Tuesday, 27 January 2015

Comic Review: Star Trek: The City on the Edge of Forever, The Original Screenplay

by Harlan Elison, Scott Tipton and David Tipton
Illustrated by J. K. Woodward
cover by Juan Ortiz and Paul Shipper

Pros: great artwork, interesting story, thought provoking messages

Cons: story drags a bit in the middle, some unnecessary characters

A drug dealer on the Enterprise teleports to a planet that has been making the chronometers on the ship count backwards.  When an away team follows, the fugitive passes through a portal to Earth in the 1930s.  A change there affects the present, forcing Kirk and Spock to go after him.

The story has Kirk fall for a woman who’s making things better for those living in the depression era, but Spock discovers that she’s fated to die and saving her life is what changed the timeline.  

There are a lot of differences between the original screen play and the episode that aired under this name.  Several characters are removed entirely or condensed, making the plot tighter.  The guardian is the same in essence but not in execution.  I thought some of the changes made the story stronger but others changed its ultimate message.  I’ll detail my thoughts on this in the spoiler section.

The artwork is in a realistic style that I enjoyed.  The shading is done in such a way that each panel looks more like an oil painting than a comic book page.  Expressions are clear and give added emotion to the story.  Even full pages of dialogue have interesting backgrounds and character motion.

Ultimately, I preferred the TV episode to the screenplay, but I think the screenplay has a lot to offer and this comic rendition of it is beautifully done.  It’s an excellent story and a wonderful tribute to Star Trek fans to make it available.

[There are conflicting publishing dates for this comic, with Amazon showing February 17th and Indigo February 10th.  The publisher, IDW,'s site doesn't show a date at all and Netgalley, where I got the review copy, says the 3rd.] 

*** Spoilers ***

When it comes to the aired episode I found that there was more connection for the other characters - and the viewers - having McCoy be the one to go back in time rather than an unknown crew member.  I thought making Edith the one who finds Spock and Kirk and offers them a job made the story cleaner and less complicated.  Having the Enterprise simply not be there made more sense than having an alternate ship just happen to be at the planet, at that exact time with the same transporter and communications technology as the Enterprise.  I preferred Spock’s discovery of Edith’s importance and how history changes to the guardian’s predictions and Spock’s guesswork that are used in the screenplay.  The episode’s discoveries come as more of a shock than the screenplay’s and knowing how things change helps mitigate the ending in a way that the character’s educated guesses just don’t accomplish.

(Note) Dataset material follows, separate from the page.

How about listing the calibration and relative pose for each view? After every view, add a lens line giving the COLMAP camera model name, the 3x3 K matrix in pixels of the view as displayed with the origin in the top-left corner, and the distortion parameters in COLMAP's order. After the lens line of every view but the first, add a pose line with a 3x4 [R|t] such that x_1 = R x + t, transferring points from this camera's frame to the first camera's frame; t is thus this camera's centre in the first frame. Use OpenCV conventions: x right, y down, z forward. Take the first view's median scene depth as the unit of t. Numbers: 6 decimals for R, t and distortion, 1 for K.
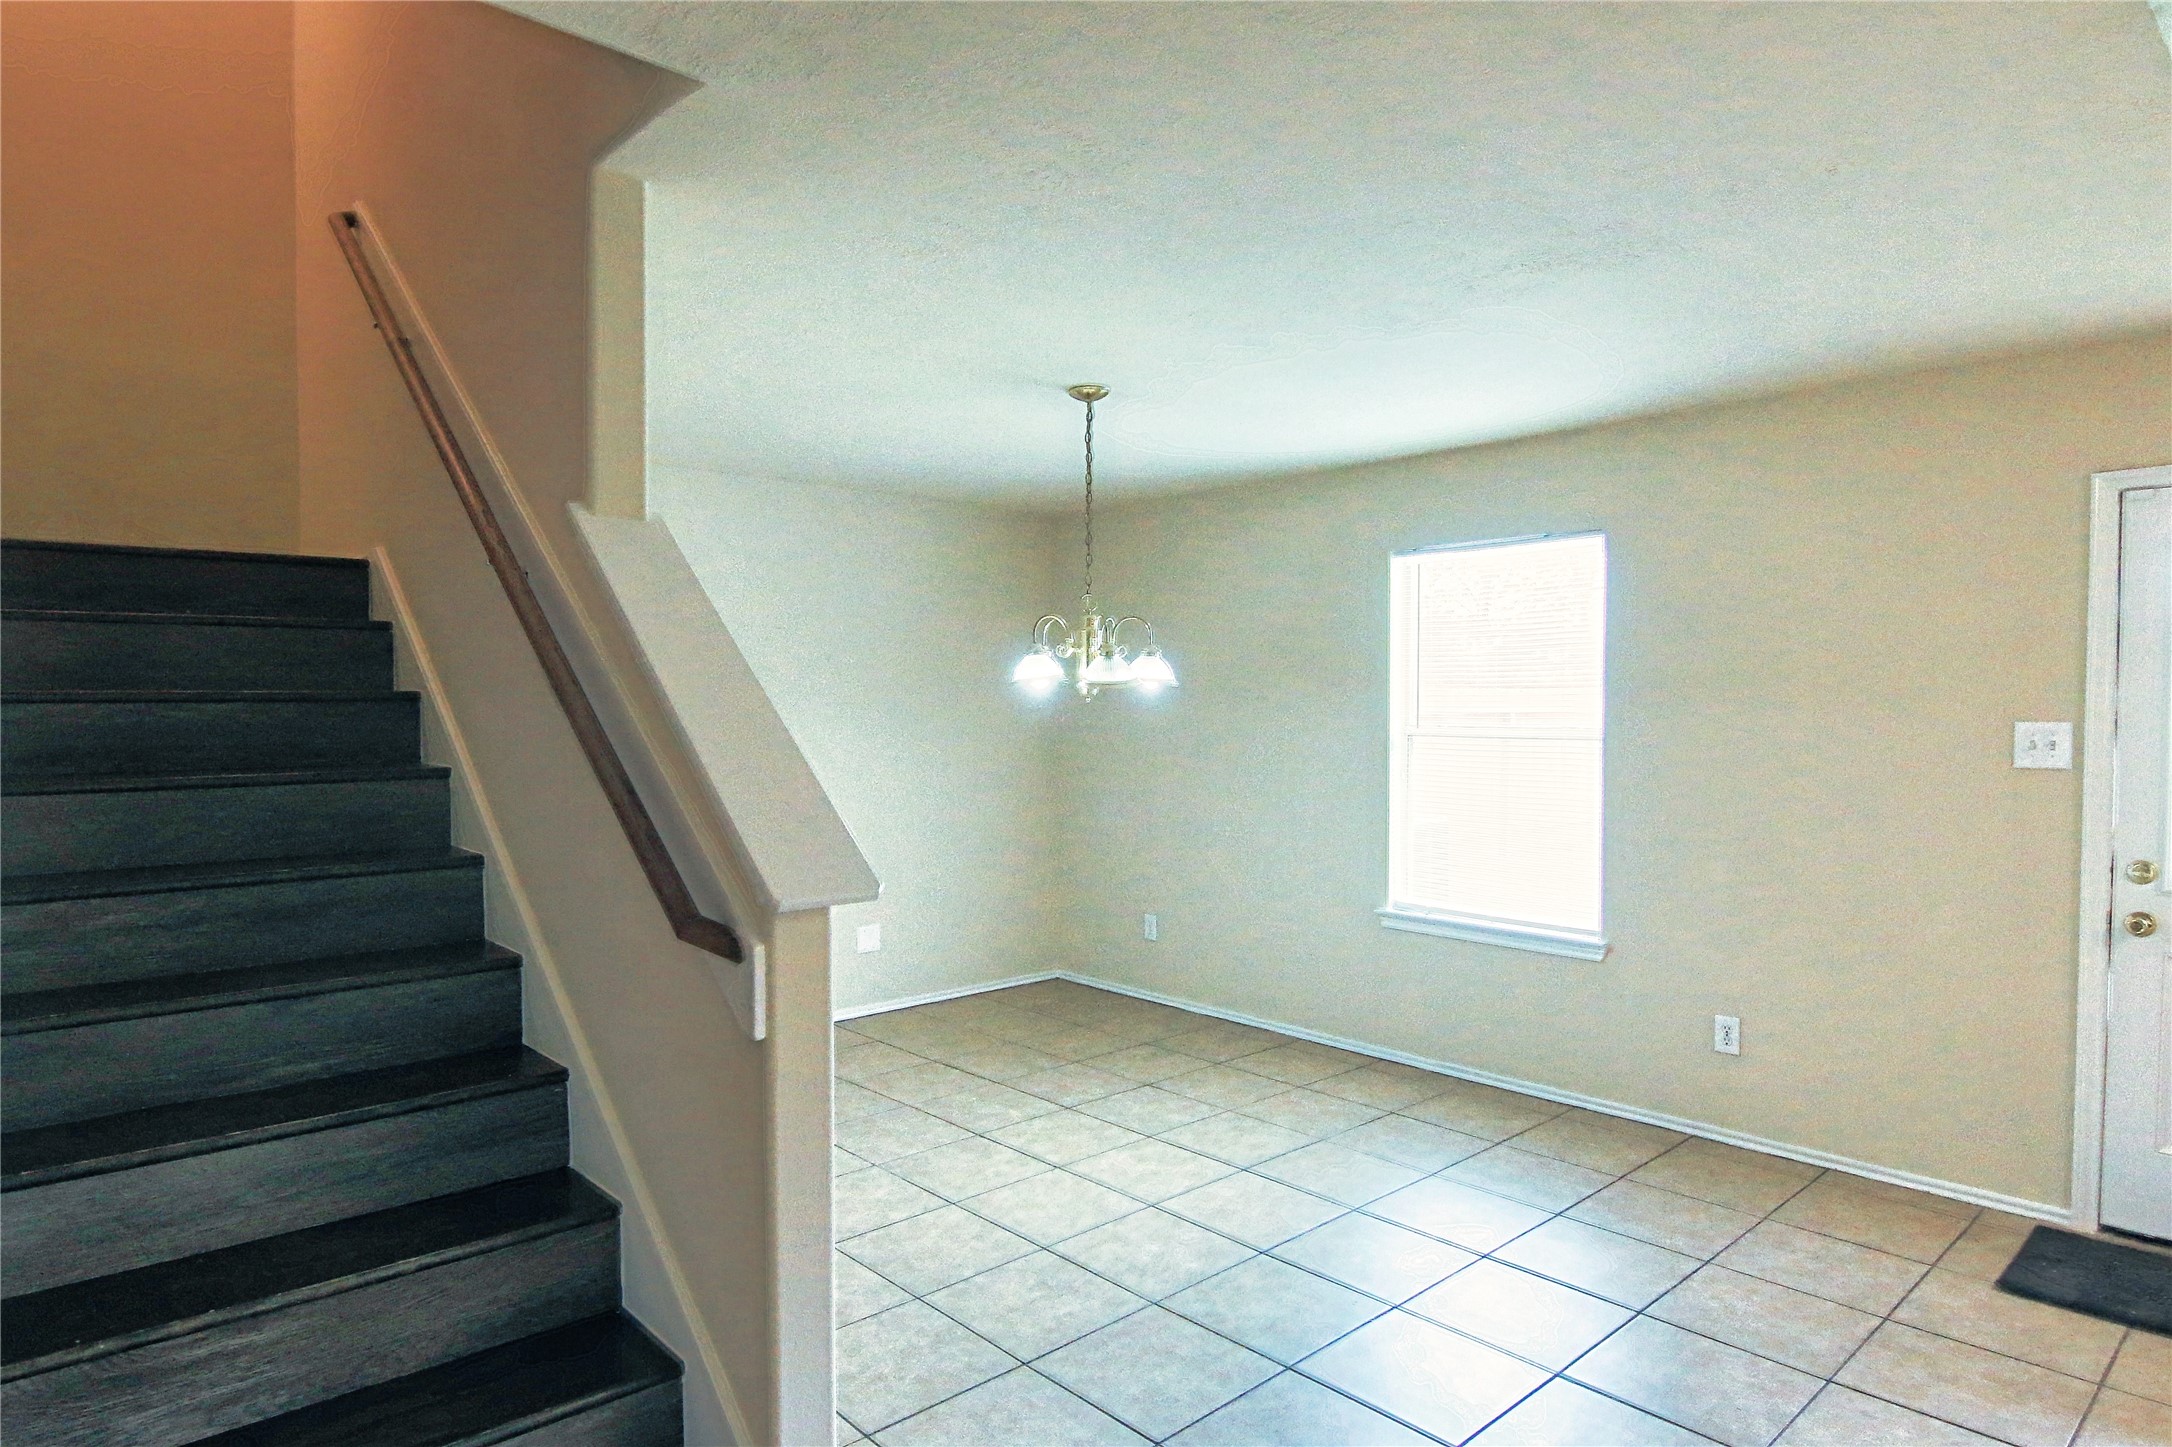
lens RADIAL K [[1256.7, 0, 1083.4], [0, 1256.7, 744.6], [0, 0, 1]] dist [-0.004200, -0.009685]
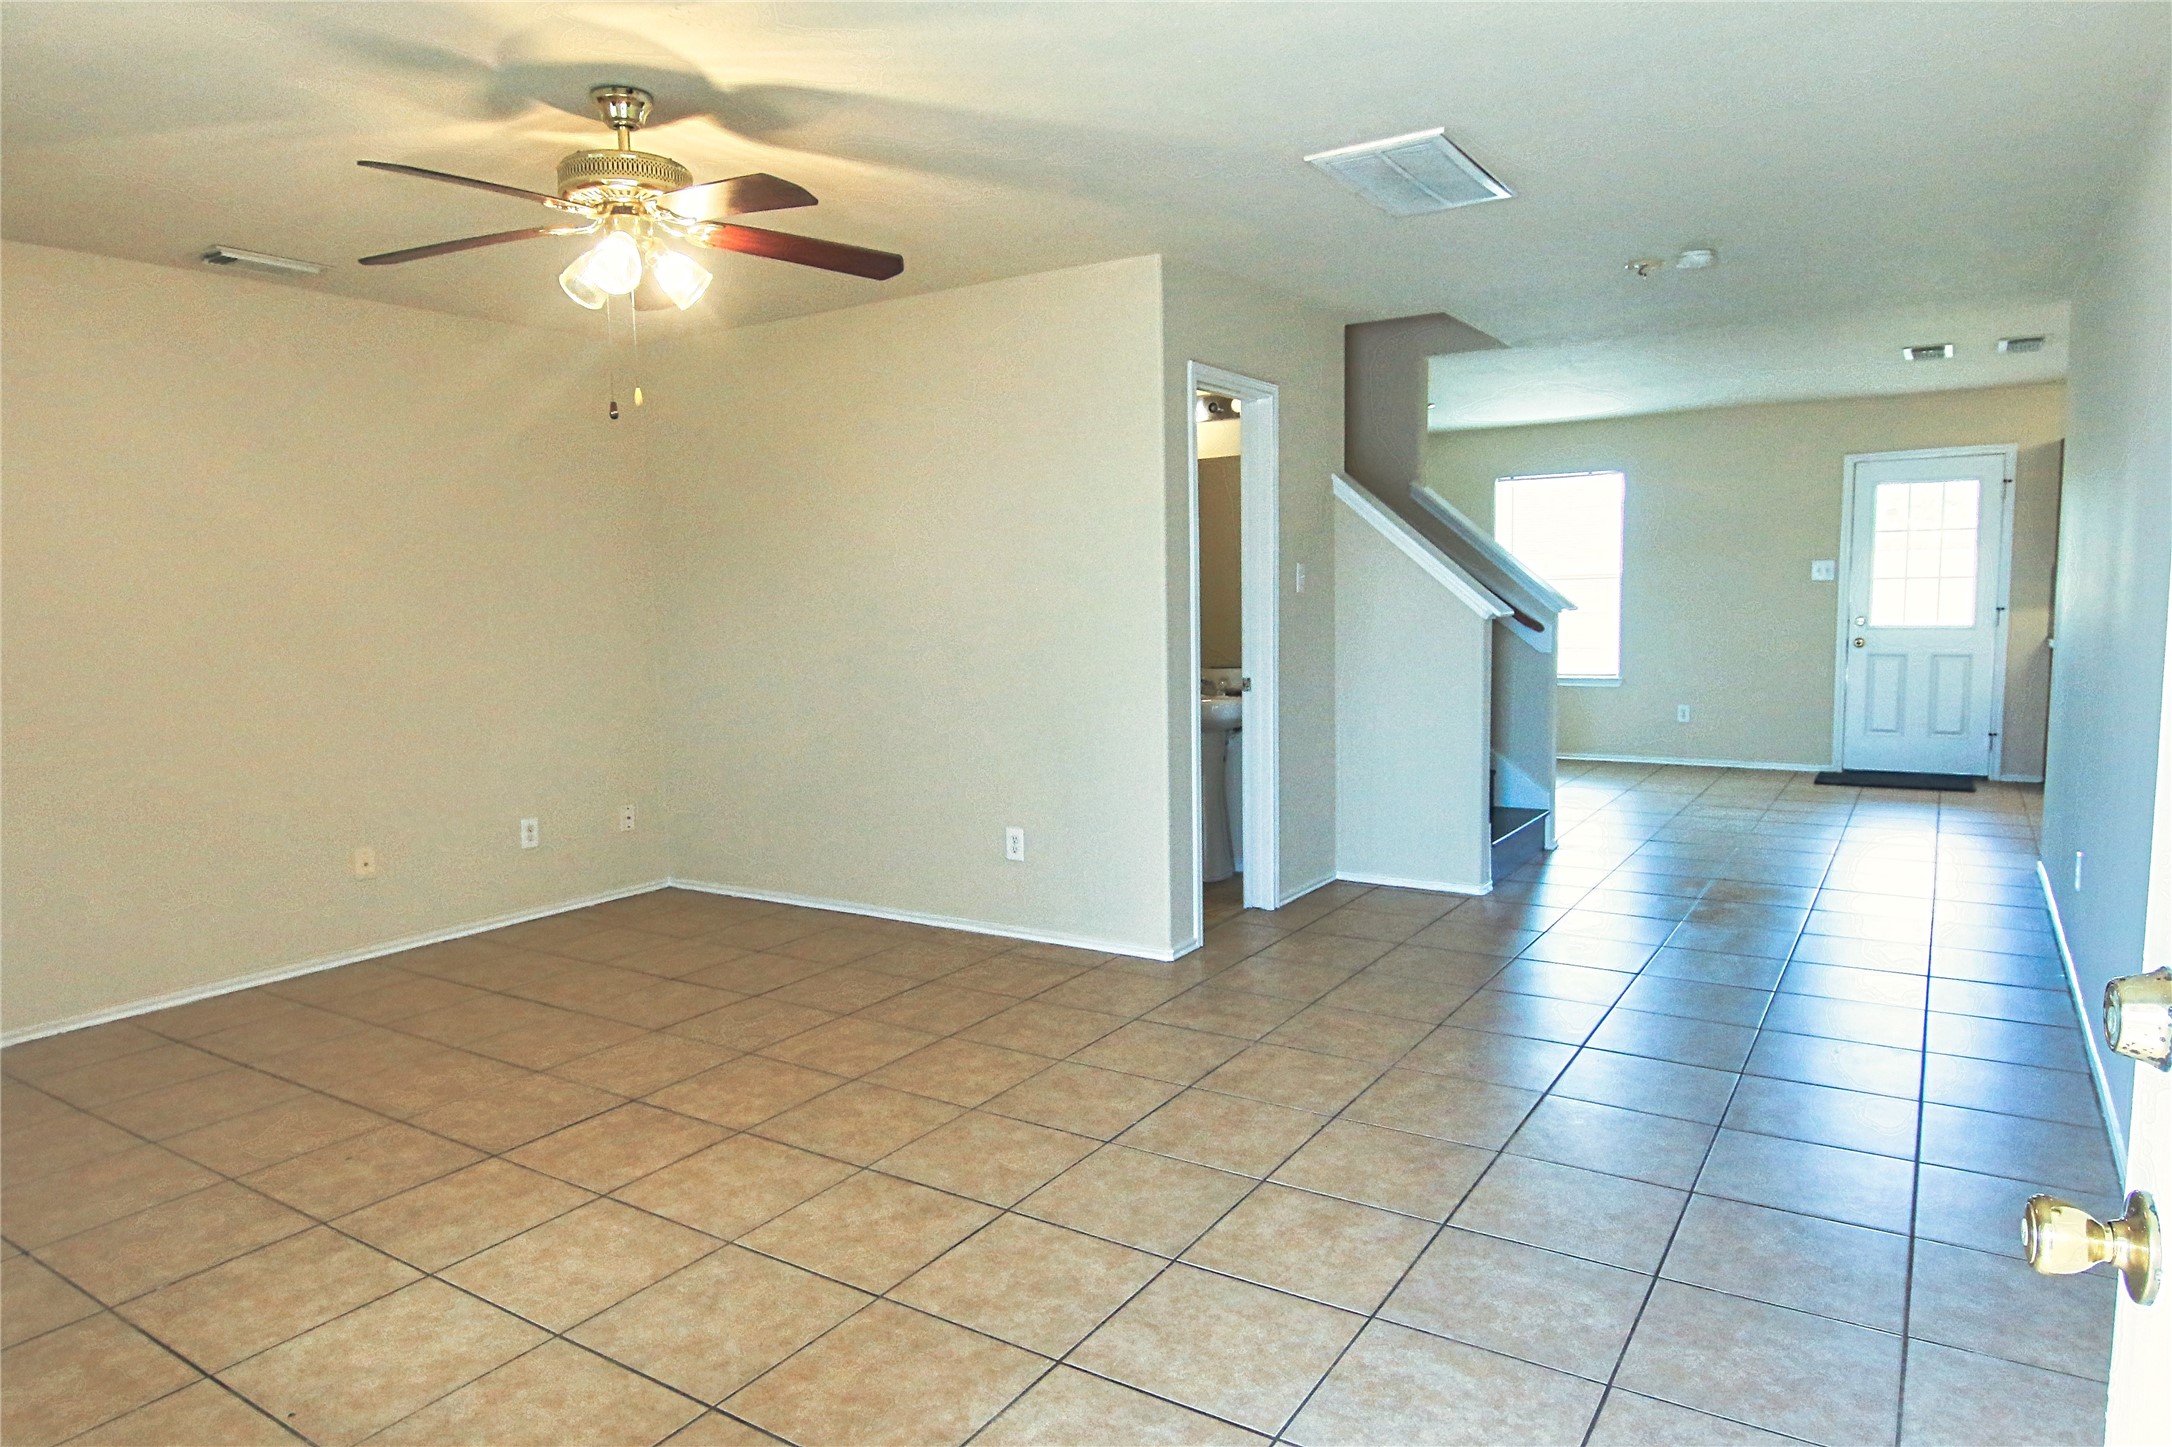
lens RADIAL K [[1342.7, 0, 1086.3], [0, 1342.7, 736.1], [0, 0, 1]] dist [0.000379, -0.009914]
pose [[0.966984, -0.047268, 0.250416, -1.089838], [0.028758, 0.996611, 0.077069, 0.067953], [-0.253210, -0.067323, 0.965066, -0.989885]]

With regards to the screenplay, I thought its handling of the Verdun soldier’s character was much better.  While the idea that some people matter in the greater scheme of things and others don’t may not be the nicest message, having the character die in the episode, with no one even knowing about it and no commentary about it, seemed like a waste.  

It’s also unfortunate that Yeoman Rand’s scenes were cut, as it would have been cool to see a woman shooting a door open in the episode.

The screenplay builds Kirk and Edith’s relationship better than the episode.  In the show, when he says he loves her you question it, as they’ve only known each other a short time.  In the screenplay there’s the idea that more time has passed and you see Spock warn the captain off, already seeing what’s happening.  

The end moral of the screenplay, that sometimes good comes from evil and evil from good is lost in the episode as you’re only left with the ‘evil from good’ half.  It’s the one reason using Beckwith would have been better as the antagonist than McCoy.